§ The problem:
Retype each of the entries below exactly as written.

Saved entries
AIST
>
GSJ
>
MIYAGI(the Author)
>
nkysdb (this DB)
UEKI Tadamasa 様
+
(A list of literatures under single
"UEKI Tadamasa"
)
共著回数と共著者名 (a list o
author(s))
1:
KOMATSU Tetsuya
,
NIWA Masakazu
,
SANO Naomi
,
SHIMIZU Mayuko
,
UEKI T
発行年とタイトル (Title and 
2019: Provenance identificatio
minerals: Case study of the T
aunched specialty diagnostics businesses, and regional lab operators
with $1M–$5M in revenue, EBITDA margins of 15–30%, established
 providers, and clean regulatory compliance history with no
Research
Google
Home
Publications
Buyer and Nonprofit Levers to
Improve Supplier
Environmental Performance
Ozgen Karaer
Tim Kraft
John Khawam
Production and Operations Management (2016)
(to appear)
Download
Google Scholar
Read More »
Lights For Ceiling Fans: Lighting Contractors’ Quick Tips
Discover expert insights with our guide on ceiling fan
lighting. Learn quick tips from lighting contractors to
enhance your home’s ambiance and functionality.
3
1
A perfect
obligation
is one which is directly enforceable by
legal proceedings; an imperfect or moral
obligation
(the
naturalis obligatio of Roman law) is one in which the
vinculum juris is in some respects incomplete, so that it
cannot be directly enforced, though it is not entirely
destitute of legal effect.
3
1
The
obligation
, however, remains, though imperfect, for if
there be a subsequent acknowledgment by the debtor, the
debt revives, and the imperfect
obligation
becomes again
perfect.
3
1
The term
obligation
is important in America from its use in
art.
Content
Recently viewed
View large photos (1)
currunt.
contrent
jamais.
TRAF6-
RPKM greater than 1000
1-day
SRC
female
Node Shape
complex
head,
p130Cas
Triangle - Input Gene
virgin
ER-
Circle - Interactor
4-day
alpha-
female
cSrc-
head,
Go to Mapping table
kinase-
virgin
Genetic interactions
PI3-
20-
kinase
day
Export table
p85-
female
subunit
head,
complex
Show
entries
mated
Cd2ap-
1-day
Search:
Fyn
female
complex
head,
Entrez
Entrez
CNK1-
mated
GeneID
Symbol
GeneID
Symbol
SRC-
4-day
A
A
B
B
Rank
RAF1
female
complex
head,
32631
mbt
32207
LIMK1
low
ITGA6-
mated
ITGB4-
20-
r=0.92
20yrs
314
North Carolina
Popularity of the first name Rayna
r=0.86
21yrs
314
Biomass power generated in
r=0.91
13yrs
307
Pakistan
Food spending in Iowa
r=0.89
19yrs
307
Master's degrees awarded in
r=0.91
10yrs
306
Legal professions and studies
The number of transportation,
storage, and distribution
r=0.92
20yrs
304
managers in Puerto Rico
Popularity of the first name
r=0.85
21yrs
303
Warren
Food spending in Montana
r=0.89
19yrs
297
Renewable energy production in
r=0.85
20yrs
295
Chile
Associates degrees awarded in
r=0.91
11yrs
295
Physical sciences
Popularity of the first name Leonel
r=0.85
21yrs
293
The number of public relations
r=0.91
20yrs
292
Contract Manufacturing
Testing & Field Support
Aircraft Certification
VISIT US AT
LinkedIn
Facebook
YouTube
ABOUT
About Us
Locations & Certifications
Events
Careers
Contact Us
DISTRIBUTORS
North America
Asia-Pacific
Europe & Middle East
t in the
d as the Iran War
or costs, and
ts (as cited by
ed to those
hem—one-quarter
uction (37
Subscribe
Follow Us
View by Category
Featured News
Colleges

§ Result of this task:
AIST
>
GSJ
>
MIYAGI(the Author)
>
nkysdb (this DB)
UEKI Tadamasa 様
+
(A list of literatures under single
"UEKI Tadamasa"
)
共著回数と共著者名 (a list o
author(s))
1:
KOMATSU Tetsuya
,
NIWA Masakazu
,
SANO Naomi
,
SHIMIZU Mayuko
,
UEKI T
発行年とタイトル (Title and 
2019: Provenance identificatio
minerals: Case study of the T
aunched specialty diagnostics businesses, and regional lab operators
with $1M–$5M in revenue, EBITDA margins of 15–30%, established
 providers, and clean regulatory compliance history with no
Research
Google
Home
Publications
Buyer and Nonprofit Levers to
Improve Supplier
Environmental Performance
Ozgen Karaer
Tim Kraft
John Khawam
Production and Operations Management (2016)
(to appear)
Download
Google Scholar
Read More »
Lights For Ceiling Fans: Lighting Contractors’ Quick Tips
Discover expert insights with our guide on ceiling fan
lighting. Learn quick tips from lighting contractors to
enhance your home’s ambiance and functionality.
3
1
A perfect
obligation
is one which is directly enforceable by
legal proceedings; an imperfect or moral
obligation
(the
naturalis obligatio of Roman law) is one in which the
vinculum juris is in some respects incomplete, so that it
cannot be directly enforced, though it is not entirely
destitute of legal effect.
3
1
The
obligation
, however, remains, though imperfect, for if
there be a subsequent acknowledgment by the debtor, the
debt revives, and the imperfect
obligation
becomes again
perfect.
3
1
The term
obligation
is important in America from its use in
art.
Content
Recently viewed
View large photos (1)
currunt.
contrent
jamais.
TRAF6-
RPKM greater than 1000
1-day
SRC
female
Node Shape
complex
head,
p130Cas
Triangle - Input Gene
virgin
ER-
Circle - Interactor
4-day
alpha-
female
cSrc-
head,
Go to Mapping table
kinase-
virgin
Genetic interactions
PI3-
20-
kinase
day
Export table
p85-
female
subunit
head,
complex
Show
entries
mated
Cd2ap-
1-day
Search:
Fyn
female
complex
head,
Entrez
Entrez
CNK1-
mated
GeneID
Symbol
GeneID
Symbol
SRC-
4-day
A
A
B
B
Rank
RAF1
female
complex
head,
32631
mbt
32207
LIMK1
low
ITGA6-
mated
ITGB4-
20-
r=0.92
20yrs
314
North Carolina
Popularity of the first name Rayna
r=0.86
21yrs
314
Biomass power generated in
r=0.91
13yrs
307
Pakistan
Food spending in Iowa
r=0.89
19yrs
307
Master's degrees awarded in
r=0.91
10yrs
306
Legal professions and studies
The number of transportation,
storage, and distribution
r=0.92
20yrs
304
managers in Puerto Rico
Popularity of the first name
r=0.85
21yrs
303
Warren
Food spending in Montana
r=0.89
19yrs
297
Renewable energy production in
r=0.85
20yrs
295
Chile
Associates degrees awarded in
r=0.91
11yrs
295
Physical sciences
Popularity of the first name Leonel
r=0.85
21yrs
293
The number of public relations
r=0.91
20yrs
292
Contract Manufacturing
Testing & Field Support
Aircraft Certification
VISIT US AT
LinkedIn
Facebook
YouTube
ABOUT
About Us
Locations & Certifications
Events
Careers
Contact Us
DISTRIBUTORS
North America
Asia-Pacific
Europe & Middle East
t in the
d as the Iran War
or costs, and
ts (as cited by
ed to those
hem—one-quarter
uction (37
Subscribe
Follow Us
View by Category
Featured News
Colleges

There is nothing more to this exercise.